▸ **Brief**:
Reproduce the entries word for word, starting at the line that contains "Could you add" and ending at the line that contains "0.000510, -0.306098, 0.953305]]", with both of those lines included. Leave the pictures out of the copy.

▸ **Given data**:
============
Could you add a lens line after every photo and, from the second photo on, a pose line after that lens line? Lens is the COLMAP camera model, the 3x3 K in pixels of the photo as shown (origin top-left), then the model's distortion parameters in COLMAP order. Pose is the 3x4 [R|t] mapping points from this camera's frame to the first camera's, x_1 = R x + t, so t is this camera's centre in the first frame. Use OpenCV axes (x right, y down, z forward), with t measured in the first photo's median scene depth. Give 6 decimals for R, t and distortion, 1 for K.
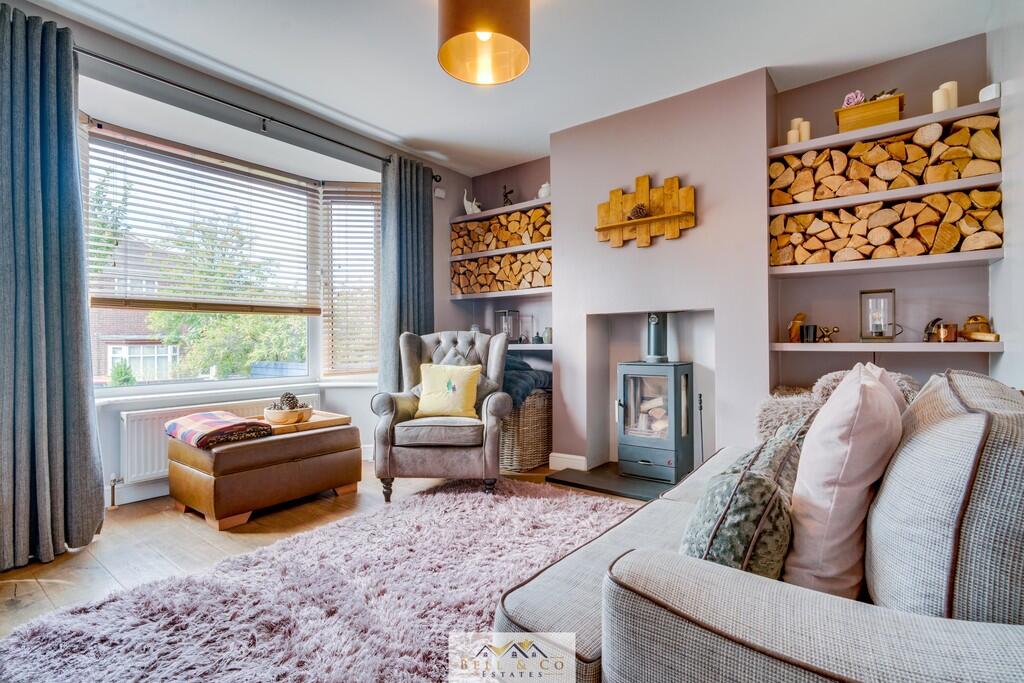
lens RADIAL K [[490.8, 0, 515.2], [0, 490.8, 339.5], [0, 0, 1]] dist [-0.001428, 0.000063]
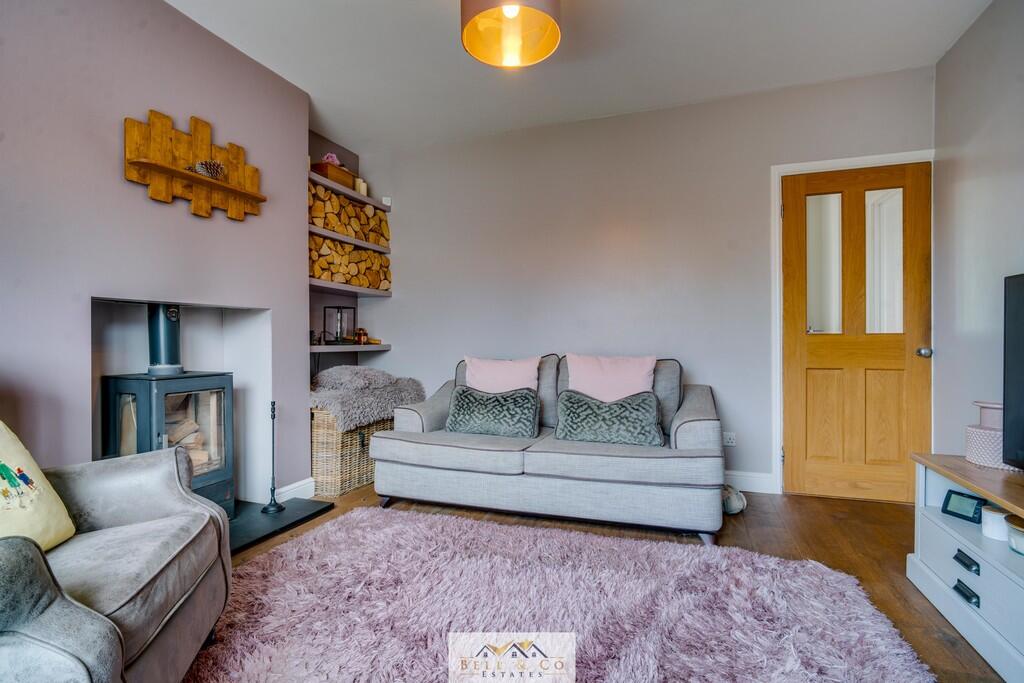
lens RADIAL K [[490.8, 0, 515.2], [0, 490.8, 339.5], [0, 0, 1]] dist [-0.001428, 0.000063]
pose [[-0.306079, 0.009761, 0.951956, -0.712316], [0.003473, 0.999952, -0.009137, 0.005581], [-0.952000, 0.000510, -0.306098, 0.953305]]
============
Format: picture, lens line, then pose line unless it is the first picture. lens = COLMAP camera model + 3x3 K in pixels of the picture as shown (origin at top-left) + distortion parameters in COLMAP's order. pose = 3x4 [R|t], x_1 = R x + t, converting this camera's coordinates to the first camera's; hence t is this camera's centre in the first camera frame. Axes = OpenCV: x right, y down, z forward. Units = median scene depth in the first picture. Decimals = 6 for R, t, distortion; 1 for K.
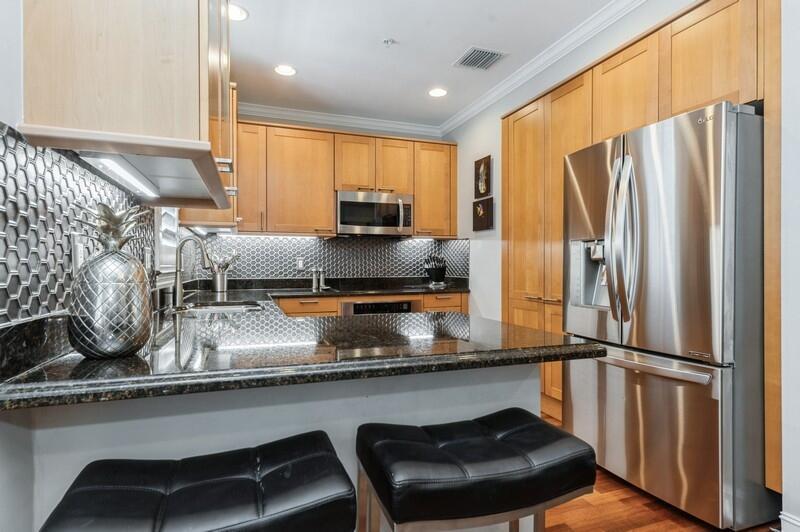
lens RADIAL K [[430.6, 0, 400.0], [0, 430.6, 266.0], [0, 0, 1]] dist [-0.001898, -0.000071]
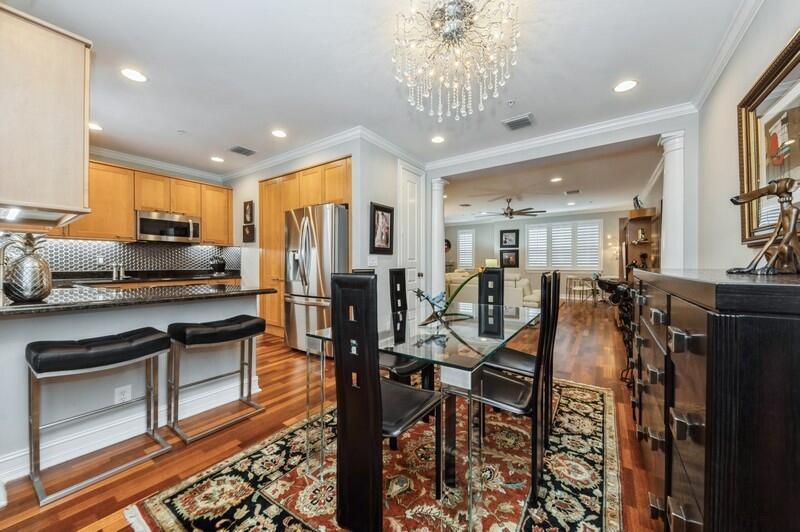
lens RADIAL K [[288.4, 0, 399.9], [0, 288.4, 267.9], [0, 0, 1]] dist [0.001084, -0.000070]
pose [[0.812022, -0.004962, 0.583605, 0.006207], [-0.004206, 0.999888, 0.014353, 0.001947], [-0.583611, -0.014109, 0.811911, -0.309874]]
============
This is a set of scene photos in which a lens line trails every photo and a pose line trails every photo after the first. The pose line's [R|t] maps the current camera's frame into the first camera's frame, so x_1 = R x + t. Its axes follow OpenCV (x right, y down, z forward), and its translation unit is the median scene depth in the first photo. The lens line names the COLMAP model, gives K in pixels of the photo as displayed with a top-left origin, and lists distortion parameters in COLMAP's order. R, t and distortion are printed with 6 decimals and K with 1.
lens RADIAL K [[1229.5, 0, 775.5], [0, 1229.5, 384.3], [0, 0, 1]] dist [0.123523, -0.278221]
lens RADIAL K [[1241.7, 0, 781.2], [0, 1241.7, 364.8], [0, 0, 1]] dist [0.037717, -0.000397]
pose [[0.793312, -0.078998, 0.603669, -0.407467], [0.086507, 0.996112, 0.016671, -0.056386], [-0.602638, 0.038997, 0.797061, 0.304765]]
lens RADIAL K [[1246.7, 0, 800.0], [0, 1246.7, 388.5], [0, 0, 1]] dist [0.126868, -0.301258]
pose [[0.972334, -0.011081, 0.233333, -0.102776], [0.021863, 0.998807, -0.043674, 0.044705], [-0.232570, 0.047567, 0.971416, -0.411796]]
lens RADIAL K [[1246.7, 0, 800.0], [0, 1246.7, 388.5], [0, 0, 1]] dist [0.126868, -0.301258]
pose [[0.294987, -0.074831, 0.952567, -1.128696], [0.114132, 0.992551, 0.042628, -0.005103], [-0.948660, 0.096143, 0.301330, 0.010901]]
============
▸ **Solution**:
Could you add a lens line after every photo and, from the second photo on, a pose line after that lens line? Lens is the COLMAP camera model, the 3x3 K in pixels of the photo as shown (origin top-left), then the model's distortion parameters in COLMAP order. Pose is the 3x4 [R|t] mapping points from this camera's frame to the first camera's, x_1 = R x + t, so t is this camera's centre in the first frame. Use OpenCV axes (x right, y down, z forward), with t measured in the first photo's median scene depth. Give 6 decimals for R, t and distortion, 1 for K.
lens RADIAL K [[490.8, 0, 515.2], [0, 490.8, 339.5], [0, 0, 1]] dist [-0.001428, 0.000063]
lens RADIAL K [[490.8, 0, 515.2], [0, 490.8, 339.5], [0, 0, 1]] dist [-0.001428, 0.000063]
pose [[-0.306079, 0.009761, 0.951956, -0.712316], [0.003473, 0.999952, -0.009137, 0.005581], [-0.952000, 0.000510, -0.306098, 0.953305]]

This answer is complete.